## Source document
[Start of Attachment]

Now through Labor Day, Wolfgang Puck’s dim sum restaurant in Downtown’s Ritz Carlton is exactly where you should head if you are A.) a spice fiend, B.) a masochist and/or C.) someone with a death wish, because WP24 chef de cuisine John Lechleidner and his $29 six-course “Bring the Heat” menu will do just that, and then it’ll bring you closer to God.

You could say it took the full half-dozen tongue-scorching plates of contemporary Asian food injected with more capsaicin than a pepper contest at the state fair before we learned our lesson. (Actually, we learned a few of them: Don’t trust Lechleidner; the bottomless milk won’t really help you; if you eat enough spice, the pressure in your head fluctuates enough to make your ears pop—that was a fun one.) We don’t recommend our lessons for just anyone, but if you’re up for a challenge and a good time and also a world of hurt, take the elevator up to the 24th floor.

“You get lured in with the first two [dishes],” the chef says, “and then you just get kicked in the face.”

[End of Attachment]

## Supplied material
[Start of Attachment]

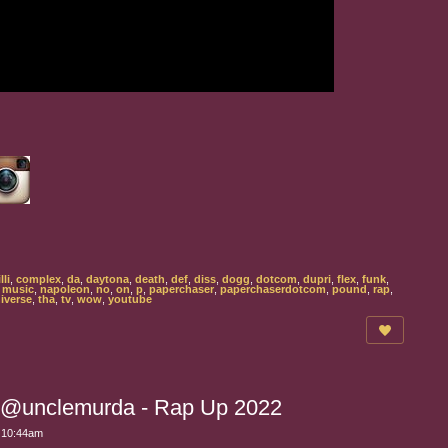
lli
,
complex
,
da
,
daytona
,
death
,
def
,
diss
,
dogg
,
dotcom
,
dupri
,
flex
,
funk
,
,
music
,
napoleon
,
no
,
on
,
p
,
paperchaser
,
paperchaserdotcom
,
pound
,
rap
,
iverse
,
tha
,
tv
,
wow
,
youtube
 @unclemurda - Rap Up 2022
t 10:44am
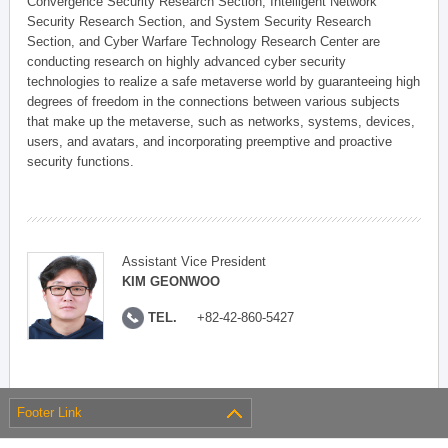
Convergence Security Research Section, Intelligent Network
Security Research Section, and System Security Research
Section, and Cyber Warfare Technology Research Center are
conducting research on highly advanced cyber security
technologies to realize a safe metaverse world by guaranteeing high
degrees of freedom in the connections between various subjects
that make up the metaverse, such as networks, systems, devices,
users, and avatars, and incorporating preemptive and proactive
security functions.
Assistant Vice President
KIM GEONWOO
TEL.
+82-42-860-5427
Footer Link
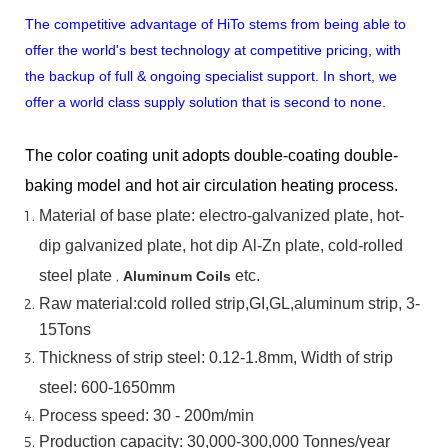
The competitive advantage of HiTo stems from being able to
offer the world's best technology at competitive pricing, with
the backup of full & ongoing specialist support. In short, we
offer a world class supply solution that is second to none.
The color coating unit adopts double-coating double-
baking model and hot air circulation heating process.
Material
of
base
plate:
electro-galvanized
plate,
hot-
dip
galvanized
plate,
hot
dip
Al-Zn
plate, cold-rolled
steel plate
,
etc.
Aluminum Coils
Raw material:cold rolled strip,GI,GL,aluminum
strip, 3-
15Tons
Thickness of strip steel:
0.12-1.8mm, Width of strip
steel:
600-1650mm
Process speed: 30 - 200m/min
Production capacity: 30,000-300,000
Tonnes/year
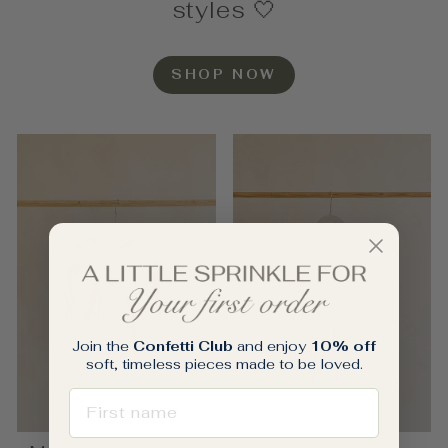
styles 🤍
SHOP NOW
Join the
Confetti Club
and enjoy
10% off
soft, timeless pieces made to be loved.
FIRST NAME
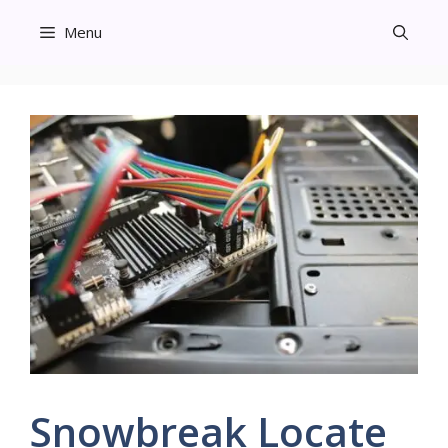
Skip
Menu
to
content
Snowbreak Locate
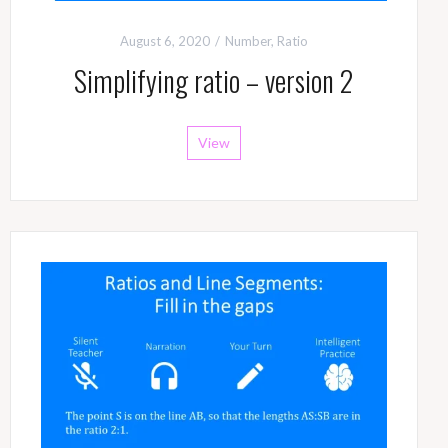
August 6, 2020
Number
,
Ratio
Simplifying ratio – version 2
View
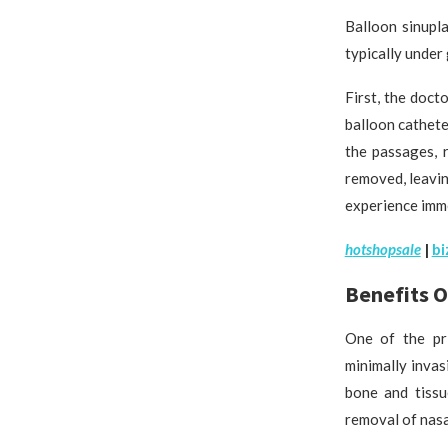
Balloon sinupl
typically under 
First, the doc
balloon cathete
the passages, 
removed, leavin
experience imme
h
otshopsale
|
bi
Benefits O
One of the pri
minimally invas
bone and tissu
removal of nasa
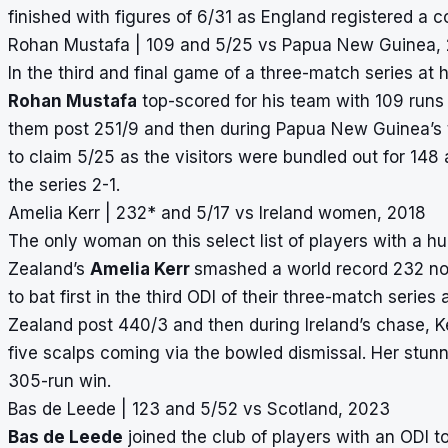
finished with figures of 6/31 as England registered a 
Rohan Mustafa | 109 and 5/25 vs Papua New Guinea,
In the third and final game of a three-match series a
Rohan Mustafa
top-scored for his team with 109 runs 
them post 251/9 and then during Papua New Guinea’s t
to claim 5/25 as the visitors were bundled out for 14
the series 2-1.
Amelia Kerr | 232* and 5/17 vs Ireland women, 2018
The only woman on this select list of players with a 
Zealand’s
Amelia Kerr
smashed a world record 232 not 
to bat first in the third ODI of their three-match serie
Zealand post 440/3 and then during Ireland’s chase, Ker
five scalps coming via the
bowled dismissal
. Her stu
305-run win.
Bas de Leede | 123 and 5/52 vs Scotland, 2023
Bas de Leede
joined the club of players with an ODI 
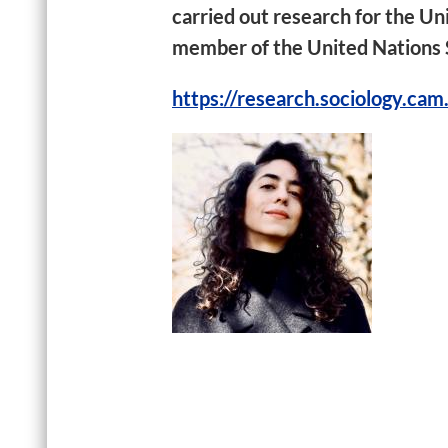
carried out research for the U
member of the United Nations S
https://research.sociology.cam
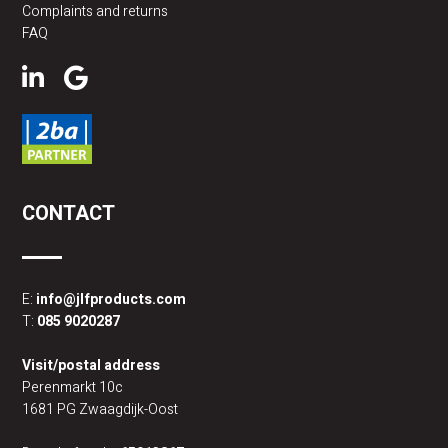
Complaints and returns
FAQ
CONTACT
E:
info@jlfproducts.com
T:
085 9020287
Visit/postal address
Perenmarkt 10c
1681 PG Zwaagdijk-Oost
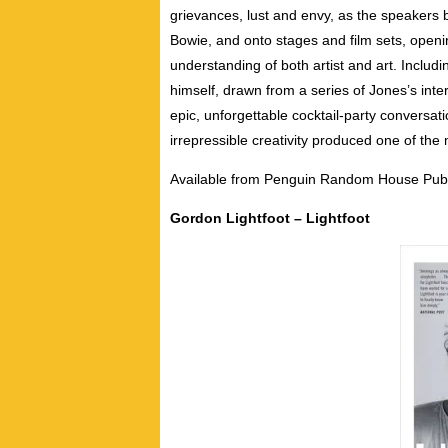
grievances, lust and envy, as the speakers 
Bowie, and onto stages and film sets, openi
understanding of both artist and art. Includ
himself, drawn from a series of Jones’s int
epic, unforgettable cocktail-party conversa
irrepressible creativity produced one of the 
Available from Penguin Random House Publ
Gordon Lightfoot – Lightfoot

[End of Attachment]

## Exercises to complete
A. Edit the entries from the line with "finished with figures" up to and including the line with "them post 251/9": write those lines out again with "Papua New Guinea" changed to "PNG" and nothing else altered.
B. Can you carry on the piece about WP24's "Bring the Heat" menu, starting after its final sentence?

## Your responses
A.
finished with figures of 6/31 as England registered a 
Rohan Mustafa | 109 and 5/25 vs PNG,
In the third and final game of a three-match series a
Rohan Mustafa
top-scored for his team with 109 runs 
them post 251/9 and then during PNG’s t

B.
Take that as your “caveat emptor,” because there’s nothing on the printed menu that fully warns you of the horrors and wonders of a Lechleidner-led trip up and down the Scoville scale. The chef consulted that famous ranking of peppers’ heat to steadily build spice with every level of the special menu, focusing primarily on one kind of pepper for each plate: The meal begins with dan dan noodles heavily featuring Fresno chilies (a Scoville rating of, on average, 6,000 Scoville Heat Units), ending finally with, haha, a harmless-looking peach cobbler sporting Carolina reapers (a Scoville rating of, oh, 2.2 million SHU). 

Guests have cried, wheezed, sneezed, blown noses, coughed and even excused themselves to go vomit during the challenge, which, regarding that last one, is a real shame: Lechleidner’s menu tastes fantastic, if you can take the heat. It’s also some of the most fun you can have while dining with a group: The brain releases dopamine and endorphins in response to too much spice, and it’s hard not to laugh as your entire table sneezes and tears up in tandem.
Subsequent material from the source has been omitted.